">The Guardian newspaper picked up and expanded the story. And union operatives pressed their complaints in Parliament and with government agencies, with some results: The U.K. Information Commission Office fined the blacklist “consultant” and shut it down, and Parliament in 2010 ">passed an updated information law that outlines “prohibited lists.”

Such a list is defined as one that “contains details of persons who are or have been members of trade unions” or involved in union activity and is compiled “with a view to being used by employers or employment agencies for the purposes of discrimination” over hiring or treatment.

The operation of the main blacklist at least until 2009 is fairly well documented.

About 40 big contractors paid over many years an annual $4,840 subscription fee for access to a database and a $3.50 fee for each individual use of it. The database contained informal criticisms of craft workers that included comments such as “trouble maker” and “member of the CP,” or Communist Party.

Through such comments an unknown number of workers were dismissed from projects or never hired, and they were never informed of the reasons.

According to ">an interim Parliamentary committee report, the entries on the workers included comments such as “Elected shop steward causing a great deal of trouble,” “large family … troublesome,” “not politically motivated but well versed in troublemaking,” “well versed in manipulating situation,” “bad all around” and “on the building industry blacklist.”

One of the more malicious references was “girlfriend has been involved in several marriages of convenience.”

Hearings over illegal dismissals—employment cases—took too long and rarely led to a worker returning to a jobsite in time, unions argued.

U.K. officials are now heavily involved in resolving blacklist matters. As of Sept. 19, the Information Commissioner’s Office said it had dealt with 3,848 phone calls about the main blacklist and provided 442 individuals with a copy of their personal data.

At least one civil lawsuit has been filed by a worker against the blacklist users.

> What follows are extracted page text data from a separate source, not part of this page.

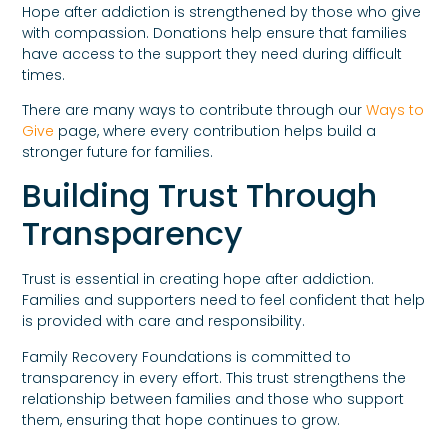
Hope after addiction is strengthened by those who give
with compassion. Donations help ensure that families
have access to the support they need during difficult
times.
There are many ways to contribute through our
Ways to
Give
page, where every contribution helps build a
stronger future for families.
Building Trust Through
Transparency
Trust is essential in creating hope after addiction.
Families and supporters need to feel confident that help
is provided with care and responsibility.
Family Recovery Foundations is committed to
transparency in every effort. This trust strengthens the
relationship between families and those who support
them, ensuring that hope continues to grow.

The contractors that have agreed to the compensation settlement are: Balfour Beatty plc., Carillion plc, Costain Group plc, Kier Group plc., Laing O’Rourke Ltd., Sir Robert McAlpine Ltd., Skanska U.K. plc. and VINCI plc. In a joint statement, the companies apologize for their involvement, the impact on the workers and call for the other blacklist users to join them.

Investigation Testimony

Cullom McAlpine, a director of contractor Sir Robert McAlpine, one of the users of the blacklist, was chairman of the private consulting company that maintained the blacklist from 1993 to 1996. Testifying before the Parliament’s Scottish Affairs Committee hearings on blacklisting on Jan. 22, McAlpine said no criteria had been set for entering information about a worker on the list.

All the members using it were experienced big-contractor human resource professionals and it was “entirely up to them” about how to use the list, he told the committee.